SHORT TASK 1:
Reproduce the entries below word for word, starting at their first line and running through the line that contains "ఉచ్ఛ్వాసనిశ్వాసాల్లో".

SOURCE DOCUMENT:
========================

# Chance to vote to help AMARescue



## Snowbody (Jan 3, 2009)

I'm really excited about this. AMAR has entered one of it's rescues, Shiloh, into a PetPlan Contest to earn money for AMAR and has been selected as one of the dogs to compete.:chili::chili: You can read more on the link I will give you, but Shiloh came to AMAR abused (locked in a basement, starved, couldn't stand up). He was on the brink of death but the vet and his foster mom, Monica, nursed him to health and though still in foster care a year later he's doing miraculously well. The voting starts on March 17 but I want to prepare as many of you as I can to vote and get everyone you know to vote...*you can vote each day from March 17-24 for round 1. * Please share. Would love to get some money in for AMAR. They are awesome and I love being a foster for them. Tournament of Tails | Petplan
:dothewave:So VOTE on Tuesday.:dothewave:
Who's in?


----------



## Furbabies mom (Jul 25, 2011)

I sure will vote for Shiloh. I've been following him since Monica got him. It's amazing how far he's come! Yay for Monica and AMRescue!!!!


----------



## lydiatug (Feb 21, 2012)

I totally remember Shiloh...I donated for him . So wonderful to see how he bounced back!!,


----------



## lydiatug (Feb 21, 2012)

========================

DATA TO PROCESS:
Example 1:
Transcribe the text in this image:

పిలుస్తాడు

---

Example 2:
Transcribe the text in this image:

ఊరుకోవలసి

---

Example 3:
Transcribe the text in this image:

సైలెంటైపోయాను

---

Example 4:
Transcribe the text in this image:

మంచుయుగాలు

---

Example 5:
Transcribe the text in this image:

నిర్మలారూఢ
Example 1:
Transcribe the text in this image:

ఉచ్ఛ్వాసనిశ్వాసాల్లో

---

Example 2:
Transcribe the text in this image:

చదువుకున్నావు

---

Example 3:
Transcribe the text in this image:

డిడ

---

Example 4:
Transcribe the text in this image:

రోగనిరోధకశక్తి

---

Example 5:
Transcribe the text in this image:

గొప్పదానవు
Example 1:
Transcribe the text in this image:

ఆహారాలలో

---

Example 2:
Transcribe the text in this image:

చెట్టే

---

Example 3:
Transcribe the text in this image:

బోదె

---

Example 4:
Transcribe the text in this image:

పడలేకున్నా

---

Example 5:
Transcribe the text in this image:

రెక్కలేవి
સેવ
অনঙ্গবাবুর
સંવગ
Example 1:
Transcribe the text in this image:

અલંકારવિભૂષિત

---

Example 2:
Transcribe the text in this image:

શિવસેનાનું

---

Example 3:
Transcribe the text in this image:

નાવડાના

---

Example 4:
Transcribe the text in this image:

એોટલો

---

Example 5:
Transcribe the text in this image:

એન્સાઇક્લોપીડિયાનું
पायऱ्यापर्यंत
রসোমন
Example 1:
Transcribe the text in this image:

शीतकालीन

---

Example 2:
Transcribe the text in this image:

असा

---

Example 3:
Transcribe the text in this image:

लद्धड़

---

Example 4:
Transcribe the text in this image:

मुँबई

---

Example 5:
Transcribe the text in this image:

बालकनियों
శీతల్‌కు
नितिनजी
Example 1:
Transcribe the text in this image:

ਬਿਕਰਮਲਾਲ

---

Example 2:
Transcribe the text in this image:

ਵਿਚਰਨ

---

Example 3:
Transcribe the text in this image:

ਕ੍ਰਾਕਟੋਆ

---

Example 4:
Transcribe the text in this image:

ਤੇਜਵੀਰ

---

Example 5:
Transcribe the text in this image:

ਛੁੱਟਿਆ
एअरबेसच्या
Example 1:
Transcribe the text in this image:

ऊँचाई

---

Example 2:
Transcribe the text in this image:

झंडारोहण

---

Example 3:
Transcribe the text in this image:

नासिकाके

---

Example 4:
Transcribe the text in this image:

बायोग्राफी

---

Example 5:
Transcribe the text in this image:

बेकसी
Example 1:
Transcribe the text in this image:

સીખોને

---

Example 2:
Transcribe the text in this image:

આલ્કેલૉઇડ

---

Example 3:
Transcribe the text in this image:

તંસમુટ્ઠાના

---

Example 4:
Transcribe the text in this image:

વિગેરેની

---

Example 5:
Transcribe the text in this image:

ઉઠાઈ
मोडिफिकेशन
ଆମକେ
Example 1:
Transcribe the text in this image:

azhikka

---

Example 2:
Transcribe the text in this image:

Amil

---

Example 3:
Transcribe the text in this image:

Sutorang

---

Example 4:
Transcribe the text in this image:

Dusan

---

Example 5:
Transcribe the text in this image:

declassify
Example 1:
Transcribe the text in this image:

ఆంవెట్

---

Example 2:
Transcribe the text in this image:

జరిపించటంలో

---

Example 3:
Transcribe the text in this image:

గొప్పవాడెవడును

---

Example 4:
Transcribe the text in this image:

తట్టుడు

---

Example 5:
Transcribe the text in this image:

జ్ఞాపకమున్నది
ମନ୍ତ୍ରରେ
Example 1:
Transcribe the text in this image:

========================

SHORT TASK 2:
Answer these from the forum thread above:
(a) Who is named as Shiloh's foster mom?
(b) On which days can people vote each day for round 1?
(c) What does lydiatug say she did for Shiloh?

OUTPUT 1:
Example 1:
Transcribe the text in this image:

పిలుస్తాడు

---

Example 2:
Transcribe the text in this image:

ఊరుకోవలసి

---

Example 3:
Transcribe the text in this image:

సైలెంటైపోయాను

---

Example 4:
Transcribe the text in this image:

మంచుయుగాలు

---

Example 5:
Transcribe the text in this image:

నిర్మలారూఢ
Example 1:
Transcribe the text in this image:

ఉచ్ఛ్వాసనిశ్వాసాల్లో

OUTPUT 2:
(a) Monica
(b) March 17-24
(c) She donated for him.